##### 読解文

天孫ニニギと山の神の娘・コノハナサクヤビメとの間に生まれた火照命(ホデリノミコト)と火遠理命(ホオリノミコト)。

 

『兄のホデリは海佐知毘古(海幸)として海で魚を、弟のホオリは山佐知毘古(山幸)として山で獲物を捕って暮らしていました。(「古事記」より)』

 

「海幸山幸」は「因幡の白うさぎ」同様、子どもの頃から慣れ親しんだ昔話のひとつです。

 

『ある日山幸は互いの道具を取り換えることを提案します。海幸は渋りましたが、弟に3度頼まれ結局は提案を受けることに。しかし互いに慣れない道具で獲物は捕れず、そのうえ山幸は兄の大事な釣針をなくしてしまいます。海幸は大激怒。山幸は剣を砕いて代わりに500本、1000本と釣針を作りますが、海幸は「元の釣針を返せ。」と許してくれません。

海辺で途方に暮れていると、塩椎神(シオツチノカミ)が現れ海神・綿津見神(ワタツミノカミ)の宮殿に行くことを勧めました。シオツチの言う通り海神の宮殿に行った山幸はそこで海神の娘・豊玉毘売(トヨタマビメ)に出会います。海神は天孫の御子である山幸を歓迎し、トヨタマビメを妻合わせました。(「古事記」より)』

 

山幸はトヨタマビメと幸せに暮らしますが3年後、海の神の宮殿に来た本来の目的を思い出し、ワタツミノカミの助けで兄の釣針を取り戻すと、地上へ帰っていきました。このとき山幸が上陸したのが青島だといわれています。

 

<青島(2015年7月19日撮影)>

 

「鬼の洗濯板」と呼ばれる波状の岩に貝殻が積もってできた、周囲1.5Kmほどの小さな浮島。

人々は山幸の帰りを喜び、海に飛び込んで出迎えたそうで、これが青島に鎮座する青島神社の冬の祭礼「裸参り」の起源とされています。

 

<青島神社社号標(2015年7月19日撮影)>

 

青島神社の御祭神はもちろん、山幸こと火遠理命ですが、

 

<参道入口にある山幸と豊玉姫の像(2018年9月9日撮影)>

 

その妻・豊玉姫と間を取り持った塩椎神が合わせて祀られていることから縁結びに御利益があるとされ、多くの参拝客で賑わっています。

 

江戸時代まで一般の立ち入りが禁じられていたため、今でも豊かな熱帯樹林が残る青島。青々としたビロウ樹に、目に鮮やかな朱の御社殿が実に美しい・・・

 

<青島神社御社殿(2015年7月19日撮影)>

 

一般に神社に降る雨は「禊の雨」とも言われけして悪くはないのですが、こちら青島神社に限ってはやはり晴天がよろしいかと・・・←何度も雨に見舞われた人の感想(笑)

 

<潮風が渡る参道(2016年7月30日撮影)>

 

<青空に吠える狛犬(2015年7月19日撮影)>

 

御社殿右手に伸びる細い参道の先には元宮が鎮座しています。

##########

作業課題 1: 青島神社の紹介文によると、青島の周囲はおよそ何キロメートルか。

##### 処理対象データ

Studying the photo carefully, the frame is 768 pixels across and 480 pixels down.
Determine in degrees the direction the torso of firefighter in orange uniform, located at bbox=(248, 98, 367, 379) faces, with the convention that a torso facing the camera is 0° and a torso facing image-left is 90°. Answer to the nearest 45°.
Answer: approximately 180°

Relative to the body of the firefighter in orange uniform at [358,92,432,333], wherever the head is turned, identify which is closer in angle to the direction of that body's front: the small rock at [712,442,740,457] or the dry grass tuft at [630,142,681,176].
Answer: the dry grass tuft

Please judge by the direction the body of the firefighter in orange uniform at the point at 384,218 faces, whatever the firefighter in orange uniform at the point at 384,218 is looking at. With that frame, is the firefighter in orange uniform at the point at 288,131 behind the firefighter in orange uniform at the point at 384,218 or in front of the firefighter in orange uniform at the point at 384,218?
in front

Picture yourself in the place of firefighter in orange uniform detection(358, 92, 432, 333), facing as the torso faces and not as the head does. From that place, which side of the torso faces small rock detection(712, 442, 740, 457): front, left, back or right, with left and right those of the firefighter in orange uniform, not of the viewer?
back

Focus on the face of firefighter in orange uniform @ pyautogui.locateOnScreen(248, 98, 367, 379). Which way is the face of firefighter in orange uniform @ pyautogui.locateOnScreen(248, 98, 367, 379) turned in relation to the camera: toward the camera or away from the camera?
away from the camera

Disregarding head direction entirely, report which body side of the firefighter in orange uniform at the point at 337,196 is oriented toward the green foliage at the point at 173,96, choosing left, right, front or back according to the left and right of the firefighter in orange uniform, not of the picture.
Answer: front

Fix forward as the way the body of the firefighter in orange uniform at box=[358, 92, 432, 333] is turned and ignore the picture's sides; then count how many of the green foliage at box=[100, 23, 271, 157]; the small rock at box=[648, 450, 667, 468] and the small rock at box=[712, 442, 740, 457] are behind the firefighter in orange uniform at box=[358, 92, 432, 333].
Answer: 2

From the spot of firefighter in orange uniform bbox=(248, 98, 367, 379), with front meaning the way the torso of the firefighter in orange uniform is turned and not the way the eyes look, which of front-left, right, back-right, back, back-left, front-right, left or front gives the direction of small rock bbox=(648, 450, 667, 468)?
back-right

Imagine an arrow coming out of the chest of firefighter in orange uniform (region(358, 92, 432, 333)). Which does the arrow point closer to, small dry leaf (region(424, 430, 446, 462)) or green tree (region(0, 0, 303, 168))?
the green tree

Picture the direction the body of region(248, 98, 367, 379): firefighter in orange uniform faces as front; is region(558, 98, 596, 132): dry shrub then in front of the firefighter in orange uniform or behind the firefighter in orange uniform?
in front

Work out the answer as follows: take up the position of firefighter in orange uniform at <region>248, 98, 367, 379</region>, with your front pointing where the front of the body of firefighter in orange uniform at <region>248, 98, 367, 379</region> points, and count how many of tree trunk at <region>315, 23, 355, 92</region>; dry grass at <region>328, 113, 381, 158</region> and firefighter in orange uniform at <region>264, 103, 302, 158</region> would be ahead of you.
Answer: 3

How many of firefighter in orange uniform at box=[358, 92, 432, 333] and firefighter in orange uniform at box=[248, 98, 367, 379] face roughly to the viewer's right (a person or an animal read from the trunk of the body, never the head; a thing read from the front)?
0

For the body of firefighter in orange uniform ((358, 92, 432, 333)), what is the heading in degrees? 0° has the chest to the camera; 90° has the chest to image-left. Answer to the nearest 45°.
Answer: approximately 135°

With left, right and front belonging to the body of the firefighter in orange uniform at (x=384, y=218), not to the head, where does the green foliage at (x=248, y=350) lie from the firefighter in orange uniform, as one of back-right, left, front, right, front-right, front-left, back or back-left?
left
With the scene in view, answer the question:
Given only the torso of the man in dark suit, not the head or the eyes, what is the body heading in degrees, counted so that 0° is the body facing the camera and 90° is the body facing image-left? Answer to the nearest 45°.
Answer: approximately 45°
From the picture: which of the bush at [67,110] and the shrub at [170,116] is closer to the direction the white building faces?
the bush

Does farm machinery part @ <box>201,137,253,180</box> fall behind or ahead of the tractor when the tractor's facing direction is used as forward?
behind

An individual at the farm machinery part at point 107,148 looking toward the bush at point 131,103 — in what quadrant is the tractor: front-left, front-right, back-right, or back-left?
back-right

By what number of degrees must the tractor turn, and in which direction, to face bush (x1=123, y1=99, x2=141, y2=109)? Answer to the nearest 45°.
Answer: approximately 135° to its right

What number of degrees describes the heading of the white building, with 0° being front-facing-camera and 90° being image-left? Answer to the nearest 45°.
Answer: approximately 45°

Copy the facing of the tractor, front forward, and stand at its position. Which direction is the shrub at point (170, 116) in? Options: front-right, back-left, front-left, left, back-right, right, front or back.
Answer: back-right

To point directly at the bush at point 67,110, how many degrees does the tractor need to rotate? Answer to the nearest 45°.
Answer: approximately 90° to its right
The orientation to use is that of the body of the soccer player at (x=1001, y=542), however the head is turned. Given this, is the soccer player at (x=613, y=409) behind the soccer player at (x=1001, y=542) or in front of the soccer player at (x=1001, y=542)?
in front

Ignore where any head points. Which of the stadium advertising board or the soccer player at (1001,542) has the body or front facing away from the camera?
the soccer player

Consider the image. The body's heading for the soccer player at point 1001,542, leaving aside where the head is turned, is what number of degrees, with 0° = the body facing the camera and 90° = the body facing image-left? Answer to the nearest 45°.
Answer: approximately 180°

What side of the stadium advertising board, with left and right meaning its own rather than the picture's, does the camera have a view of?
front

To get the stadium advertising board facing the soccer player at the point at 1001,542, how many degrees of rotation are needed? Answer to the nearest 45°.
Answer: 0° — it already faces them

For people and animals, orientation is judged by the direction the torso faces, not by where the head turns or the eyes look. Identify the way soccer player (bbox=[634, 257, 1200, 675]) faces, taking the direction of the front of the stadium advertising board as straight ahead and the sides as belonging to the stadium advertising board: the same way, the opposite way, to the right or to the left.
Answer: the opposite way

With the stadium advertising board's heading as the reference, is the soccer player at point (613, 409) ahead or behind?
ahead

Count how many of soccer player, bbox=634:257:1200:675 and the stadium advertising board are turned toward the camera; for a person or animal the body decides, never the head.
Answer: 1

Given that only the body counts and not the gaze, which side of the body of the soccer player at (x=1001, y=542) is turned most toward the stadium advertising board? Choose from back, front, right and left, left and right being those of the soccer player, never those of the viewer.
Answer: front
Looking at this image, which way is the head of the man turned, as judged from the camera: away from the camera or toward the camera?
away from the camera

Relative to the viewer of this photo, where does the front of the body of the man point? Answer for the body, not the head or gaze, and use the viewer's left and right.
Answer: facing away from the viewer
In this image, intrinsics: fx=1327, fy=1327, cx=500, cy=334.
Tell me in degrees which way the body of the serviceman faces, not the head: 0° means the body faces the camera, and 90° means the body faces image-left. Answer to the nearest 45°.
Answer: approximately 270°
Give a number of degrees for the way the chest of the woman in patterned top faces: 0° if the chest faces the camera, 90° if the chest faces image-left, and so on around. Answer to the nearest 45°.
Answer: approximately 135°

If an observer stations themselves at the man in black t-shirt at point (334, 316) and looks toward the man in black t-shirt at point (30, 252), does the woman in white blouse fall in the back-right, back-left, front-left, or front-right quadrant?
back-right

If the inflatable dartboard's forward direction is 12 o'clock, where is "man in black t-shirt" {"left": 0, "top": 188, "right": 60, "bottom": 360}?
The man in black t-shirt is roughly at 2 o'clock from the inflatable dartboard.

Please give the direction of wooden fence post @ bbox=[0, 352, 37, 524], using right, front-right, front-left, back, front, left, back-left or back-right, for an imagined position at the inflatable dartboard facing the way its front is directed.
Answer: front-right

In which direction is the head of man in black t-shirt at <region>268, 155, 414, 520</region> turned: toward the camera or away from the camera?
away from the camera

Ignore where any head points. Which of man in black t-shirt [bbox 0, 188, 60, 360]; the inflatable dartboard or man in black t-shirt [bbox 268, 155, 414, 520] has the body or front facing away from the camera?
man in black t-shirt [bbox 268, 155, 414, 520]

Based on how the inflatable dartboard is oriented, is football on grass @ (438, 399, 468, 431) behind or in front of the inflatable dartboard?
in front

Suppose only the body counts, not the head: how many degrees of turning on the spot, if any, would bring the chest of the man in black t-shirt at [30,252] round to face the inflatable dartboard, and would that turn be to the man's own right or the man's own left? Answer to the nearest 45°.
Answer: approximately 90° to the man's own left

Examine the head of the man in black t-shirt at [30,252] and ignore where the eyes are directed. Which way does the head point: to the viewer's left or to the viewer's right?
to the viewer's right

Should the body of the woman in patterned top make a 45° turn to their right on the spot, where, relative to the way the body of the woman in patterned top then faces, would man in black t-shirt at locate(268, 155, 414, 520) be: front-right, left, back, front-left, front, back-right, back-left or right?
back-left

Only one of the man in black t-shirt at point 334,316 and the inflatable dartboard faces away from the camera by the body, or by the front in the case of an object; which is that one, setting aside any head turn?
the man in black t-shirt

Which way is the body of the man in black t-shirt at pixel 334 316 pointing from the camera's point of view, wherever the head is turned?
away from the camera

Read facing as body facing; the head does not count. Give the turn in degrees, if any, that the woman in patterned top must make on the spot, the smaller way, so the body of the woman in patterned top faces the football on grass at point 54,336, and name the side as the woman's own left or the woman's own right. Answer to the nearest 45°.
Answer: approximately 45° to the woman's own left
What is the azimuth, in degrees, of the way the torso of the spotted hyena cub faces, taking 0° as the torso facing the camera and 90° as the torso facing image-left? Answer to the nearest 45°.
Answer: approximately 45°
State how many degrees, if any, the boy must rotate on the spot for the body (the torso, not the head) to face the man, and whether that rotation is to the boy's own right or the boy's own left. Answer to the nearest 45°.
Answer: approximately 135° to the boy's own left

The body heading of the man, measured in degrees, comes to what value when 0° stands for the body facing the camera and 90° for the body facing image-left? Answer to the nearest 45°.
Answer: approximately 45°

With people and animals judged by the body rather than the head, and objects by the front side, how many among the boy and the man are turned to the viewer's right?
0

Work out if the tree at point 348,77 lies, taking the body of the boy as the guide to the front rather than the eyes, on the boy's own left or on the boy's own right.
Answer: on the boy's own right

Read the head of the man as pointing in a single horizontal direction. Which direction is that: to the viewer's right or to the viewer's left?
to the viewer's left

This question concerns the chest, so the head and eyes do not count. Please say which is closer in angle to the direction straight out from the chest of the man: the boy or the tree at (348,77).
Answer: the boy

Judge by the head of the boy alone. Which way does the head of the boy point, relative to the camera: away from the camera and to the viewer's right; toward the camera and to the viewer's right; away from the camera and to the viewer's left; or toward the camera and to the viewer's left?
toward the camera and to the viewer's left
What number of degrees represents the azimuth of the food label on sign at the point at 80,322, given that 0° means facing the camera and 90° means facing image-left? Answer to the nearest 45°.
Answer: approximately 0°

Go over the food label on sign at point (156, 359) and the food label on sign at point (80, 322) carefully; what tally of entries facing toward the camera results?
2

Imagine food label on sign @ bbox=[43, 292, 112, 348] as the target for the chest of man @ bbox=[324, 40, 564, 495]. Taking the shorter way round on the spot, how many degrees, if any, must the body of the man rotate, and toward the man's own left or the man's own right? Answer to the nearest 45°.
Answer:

##########

作業課題 2: 行のうち、文字列「football」を含むものをすべて抜き出すこと。

解答 1: およそ1.5キロメートル。

解答 2:
Based on how the inflatable dartboard is oriented, is football on grass @ (438, 399, 468, 431) behind or in front of the inflatable dartboard?
Read facing as body facing; the head does not count. Give the turn in degrees, if any, that the woman in patterned top must make on the spot, the smaller way, so the body of the woman in patterned top faces the football on grass at point 54,336, and name the side as the woman's own left or the woman's own right. Answer to the nearest 45°.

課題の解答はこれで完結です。